November 1st – December 7th
RCC Gallery 2

Quite similar but actually very different, a solo exhibition by Glasgow based artist, Kevin Callaghan, is a responsive multimedia installation comprising new works in clay and wood that advances the artist’s ongoing inquiry into the interplay between form and consciousness, and the potential for experiencing alternative realities. 

Kevin Callaghan received his artistic training in sculpture, and began moulding clay from a young age. The ductile and reactive nature of this material led him to develop an emotional relationship with clay, which then became the medium through which he embarked on a personal interpretation of form and the possibilities for its synthesis and abstraction. Influenced on the one hand by mechanical engineering design, and, on the other hand, by traditional Japanese craftsmanship, the artist has spent the last years creating a number of geometrical sculptures that, while seeming to follow an unwritten law of rationality, are simultaneously testament to his authorship and reflective of his own deep psychological investment in his sculptures.

In Quite similar but actually very different Callaghan takes the audience on a sensorial journey exploring the gap between form and its potentiality. For this purpose, the artist presents within the space two different types of microstructure designed to stimulate both the viewer’s intellect and their emotions. In the middle of the room, eight clay sculptures are displayed on minimal black plinths of varying shapes. The uneven and porous texture of the clay is carefully worked to create a uniform surface similar to that which would be achieved through a mechanical process of production. The architectural aspect of these sculptures makes them appear like scaled down models that are suggestive of certain structures: a room; a public square; a city. On the wall, twelve geometric paintings are on show. Made of wood, each piece is coloured differently, with combinations of intersecting parallel lines. By merging geometrical patterns and different chromatic ranges, these wall pieces are intended by the artist as an exploration into form and colour to create a new aesthetical singularity. A lo-fi sound installation permeates the exhibition space. With its phonographic imperfections and fluctuating trends, the music builds a dialogue with the rational and emotional stimuli engendered by both the clay sculptures and the wall pieces.

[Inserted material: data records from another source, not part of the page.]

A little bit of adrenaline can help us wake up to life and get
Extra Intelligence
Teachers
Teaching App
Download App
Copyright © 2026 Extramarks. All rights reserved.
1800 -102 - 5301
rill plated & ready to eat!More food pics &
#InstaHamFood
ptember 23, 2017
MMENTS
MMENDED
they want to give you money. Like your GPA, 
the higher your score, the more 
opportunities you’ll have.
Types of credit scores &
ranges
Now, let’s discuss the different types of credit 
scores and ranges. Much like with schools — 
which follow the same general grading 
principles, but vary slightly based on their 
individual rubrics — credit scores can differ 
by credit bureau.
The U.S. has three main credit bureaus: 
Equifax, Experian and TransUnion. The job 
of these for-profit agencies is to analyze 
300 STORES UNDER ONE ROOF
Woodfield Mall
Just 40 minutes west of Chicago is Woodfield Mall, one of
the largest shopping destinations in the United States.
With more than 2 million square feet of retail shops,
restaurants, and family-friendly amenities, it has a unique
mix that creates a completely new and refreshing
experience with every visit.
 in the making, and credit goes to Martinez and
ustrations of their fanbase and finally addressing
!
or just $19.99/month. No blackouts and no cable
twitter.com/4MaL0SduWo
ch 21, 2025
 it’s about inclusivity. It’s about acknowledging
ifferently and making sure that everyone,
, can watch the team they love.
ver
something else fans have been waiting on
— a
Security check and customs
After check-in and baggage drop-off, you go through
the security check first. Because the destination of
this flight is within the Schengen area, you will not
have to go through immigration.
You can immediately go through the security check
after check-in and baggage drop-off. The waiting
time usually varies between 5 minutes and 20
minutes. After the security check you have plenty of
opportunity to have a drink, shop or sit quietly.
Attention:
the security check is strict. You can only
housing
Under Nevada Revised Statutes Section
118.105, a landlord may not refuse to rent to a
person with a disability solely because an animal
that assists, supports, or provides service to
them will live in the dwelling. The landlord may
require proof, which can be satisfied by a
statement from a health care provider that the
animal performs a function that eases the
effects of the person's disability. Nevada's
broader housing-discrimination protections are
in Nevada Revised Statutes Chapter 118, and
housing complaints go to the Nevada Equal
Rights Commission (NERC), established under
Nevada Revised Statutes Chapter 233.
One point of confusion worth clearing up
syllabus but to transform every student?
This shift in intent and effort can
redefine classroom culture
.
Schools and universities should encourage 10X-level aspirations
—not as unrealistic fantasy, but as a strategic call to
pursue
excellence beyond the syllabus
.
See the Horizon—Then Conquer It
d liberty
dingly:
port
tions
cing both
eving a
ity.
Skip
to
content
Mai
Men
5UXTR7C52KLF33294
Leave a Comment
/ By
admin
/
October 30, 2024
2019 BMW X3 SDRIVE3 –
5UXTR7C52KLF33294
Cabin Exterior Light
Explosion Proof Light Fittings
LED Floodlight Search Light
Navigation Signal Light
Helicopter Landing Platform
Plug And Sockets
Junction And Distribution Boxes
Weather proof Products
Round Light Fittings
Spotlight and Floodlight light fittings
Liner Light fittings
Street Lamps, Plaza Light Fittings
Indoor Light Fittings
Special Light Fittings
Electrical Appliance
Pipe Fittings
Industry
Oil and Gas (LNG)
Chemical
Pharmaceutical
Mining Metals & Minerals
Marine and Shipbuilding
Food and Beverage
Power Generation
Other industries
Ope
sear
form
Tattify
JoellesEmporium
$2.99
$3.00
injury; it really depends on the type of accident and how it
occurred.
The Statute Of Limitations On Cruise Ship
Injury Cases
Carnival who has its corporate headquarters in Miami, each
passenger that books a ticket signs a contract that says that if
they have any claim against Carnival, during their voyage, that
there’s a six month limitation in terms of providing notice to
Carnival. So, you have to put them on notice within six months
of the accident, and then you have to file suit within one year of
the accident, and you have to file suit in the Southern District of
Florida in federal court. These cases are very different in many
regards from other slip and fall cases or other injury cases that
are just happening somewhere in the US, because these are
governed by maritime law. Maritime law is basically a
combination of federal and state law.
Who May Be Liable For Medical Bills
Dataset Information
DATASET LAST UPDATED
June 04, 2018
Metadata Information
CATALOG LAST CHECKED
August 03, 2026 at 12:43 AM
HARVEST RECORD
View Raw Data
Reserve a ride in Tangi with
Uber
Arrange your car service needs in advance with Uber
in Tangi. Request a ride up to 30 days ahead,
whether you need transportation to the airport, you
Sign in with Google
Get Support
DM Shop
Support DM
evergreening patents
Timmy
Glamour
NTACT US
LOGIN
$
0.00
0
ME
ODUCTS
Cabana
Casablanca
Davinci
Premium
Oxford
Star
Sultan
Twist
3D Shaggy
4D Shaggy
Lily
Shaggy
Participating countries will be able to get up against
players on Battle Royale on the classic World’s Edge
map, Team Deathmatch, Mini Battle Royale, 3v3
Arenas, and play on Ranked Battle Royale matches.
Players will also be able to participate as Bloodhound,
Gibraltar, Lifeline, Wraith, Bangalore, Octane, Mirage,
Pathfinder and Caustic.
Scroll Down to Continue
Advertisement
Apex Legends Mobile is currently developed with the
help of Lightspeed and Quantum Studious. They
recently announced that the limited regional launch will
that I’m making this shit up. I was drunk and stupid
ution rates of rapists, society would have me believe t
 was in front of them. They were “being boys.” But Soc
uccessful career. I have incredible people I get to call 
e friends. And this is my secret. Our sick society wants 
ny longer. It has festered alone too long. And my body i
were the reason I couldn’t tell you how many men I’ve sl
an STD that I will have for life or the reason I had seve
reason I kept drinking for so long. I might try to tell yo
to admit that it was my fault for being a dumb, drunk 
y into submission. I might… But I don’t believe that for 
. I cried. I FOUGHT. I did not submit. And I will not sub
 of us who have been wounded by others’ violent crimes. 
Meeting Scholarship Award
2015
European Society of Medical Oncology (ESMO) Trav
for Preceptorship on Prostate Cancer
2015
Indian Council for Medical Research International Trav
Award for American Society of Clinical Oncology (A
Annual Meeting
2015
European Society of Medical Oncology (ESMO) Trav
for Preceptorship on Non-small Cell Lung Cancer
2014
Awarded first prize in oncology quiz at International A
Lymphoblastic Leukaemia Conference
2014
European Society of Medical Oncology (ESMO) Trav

Such an organisation of the space appears to be designed to act on the viewer, allowing for fruitful imaginative dynamics. In line with Callaghan’s practice, the microstructures, while appearing to be constructed according to an analogous geometrical ratio, are in fact unique. Each piece was created through practice-led research and possess sui generis qualities. This tension between likeness and diversity challenges the viewer’s ability to categorise the forms on display. By introducing recurrent geometrical patterns, the artist induces the audience to establish internal relationships between the pieces displayed based on their formal affinities. This cognitive procedure intertwines with the sensorial answer prompted by the warm materiality of the clay as well as the chromatic intensity of the wall pieces. Ultimately, by cooperating inside the exhibition space, the microstructures function as both formal and emotional propositions for the viewer to create narratives between the objects on display. The artist’s hope for this process of subjective engagement is to push our current experience towards new possibilities – towards as-yet unappreciated dimensions and realities. The clay sculptures become erratic fragments of a bigger architectural body that the viewer has to mentally project into a new urban landscape. The wall pieces provide a structural fabric for an urban model that can expand into an infinite space. In this inter-dimensional reality folded into an exhibition room, space turns out to be not only a gap between physical boundaries but it encompasses human reactions and activities. In seeking the potential for a new utopian outer reality, the artist merges the rational starting point of the traditional ideal city with an emotional reaction that might be able to create a new kind of aesthetic sensibility.

Quite similar but actually very different is a sensorial installation based on a new emotional understanding of form that invites intricate and flexible possibilities. Through this visual process of simultaneous stasis and transfiguration, the installation connects to the audience on an immediate, physical level and creates a spatial and sonic landscape rich in sensory and poetic associations.